Many goddesses of love and pleasure are also known as goddesses of war: Freya, Aphrodite, Ishtar. Is love and pleasure included in the change we want to enact? Are the animal needs of our bodies given due honor, or are they shamed and suppressed? Even a vow of abstinence must allow space for the energy of craving and lust, else those urges sneak out in unexpected and unfortunate ways. Denial of the needs and wants of the body is a poor foundation for a revolution.

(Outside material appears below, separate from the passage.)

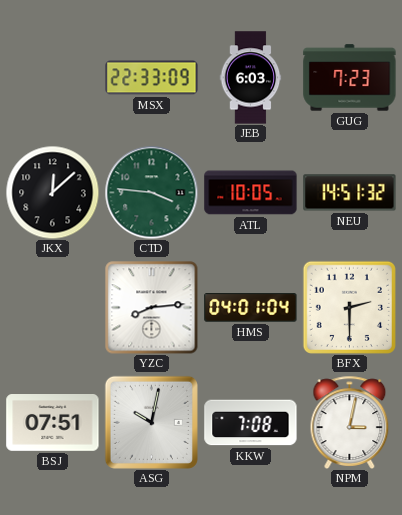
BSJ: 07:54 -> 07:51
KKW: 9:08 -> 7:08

Our bodies and instincts offer power to the vision. When aligned to a sense of purpose, the body can tolerate incredible adversity and deprivation, but it cannot escape its own basic needs. Instead of attempting to assert “mind over matter,” bring the mind into the body. Feel your creatureliness, your pleasures and pains. Invite your mind to truly know and inhabit the body. Breathe into the places of tension and resistance, letting yourself feel what is happening without commentary from the mind. Exhale, allowing that tension to ease and space to expand. Within the bones and muscles is power and stillness.

Dreaming the Impossible

The season shifts slightly after harshness, high expectations and demands and a lingering sense: “Is that all there is?” Outward conditions seem much the same, but our awareness begins to shift away from that sense of constriction to dreams of life as we think it should be. For some, that image of “life as it should be” is not a mere fantasy but a thing in itself, so obvious in its elegant workability that the failure of others to see so clearly leaves the dreamer feeling alienated.

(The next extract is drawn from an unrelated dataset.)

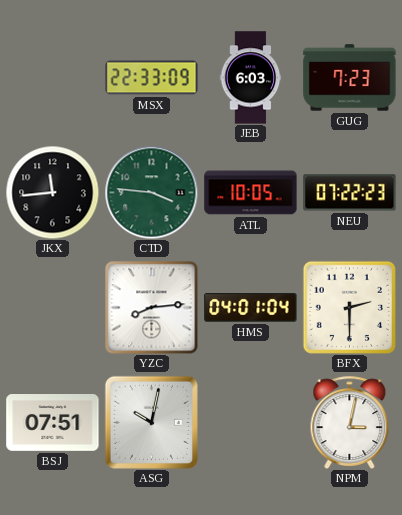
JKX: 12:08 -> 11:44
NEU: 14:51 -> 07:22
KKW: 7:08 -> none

Those dreams seem so tangible and real that one feels tempted to simply turn aside from the rote necessities and compromises of the world as it is and invest wholly in the dream, to push for a radical alteration in outer conditions to make possible the vision. “All I need to do is push, and others will see.” So fixated can we become on the change we want that we might begin to withhold from ourselves or others any information that complicates or undermines the effort, which in turn renders the effort more vulnerable to problems related to this information. Think of a politician striking out a bold new campaign with a secret lingering in their history, a secret they pray is never made known. Now the secret is a land mine waiting to go off, where the politician could consciously defuse the mine and control the narrative by revealing the secret in their own way.

Our beautiful imagined city could never exist in this world because the mind is capable of imagining infinite possibilities while removing inconvenient laws of nature or emotional realities from its estimation. When we allow ourselves to be seduced by an elegant and simple vision of humanity, we have likely neglected to account for important realities that will certainly crop up and interfere with the work. Others will rebel or dissent and their disagreements might make no sense to us. Many of the most heated intellectual arguments between people become fixed and unresolvable because they do not account for the underlying emotional complexities. Two people may essentially agree on a vision but stay stuck in their conflict because parts of them are afraid of being left out or oppressed if the other person “wins.”

We need our dreams, nevertheless, and our beautiful perfect fantasies to lift us from the morass of accepting life as it is, particularly when life as it is feels unworkable, unjust, or painful. Dreaming allows us to imagine possibilities that are not immediately practical. Dreaming accesses the spark of inspiration that feeds action and sets things into motion. What is within yearns to mix with what is without. When we risk putting our dreams and inspirations into a form, to bring them into being, then we begin the alchemical process of transforming self and world.

What vision of life have you not yet dared to dream? What kind of society would you want to enact? How can we begin to share our visions and hopes in a spirit of building coalition and spinning together a communal vision of possibility?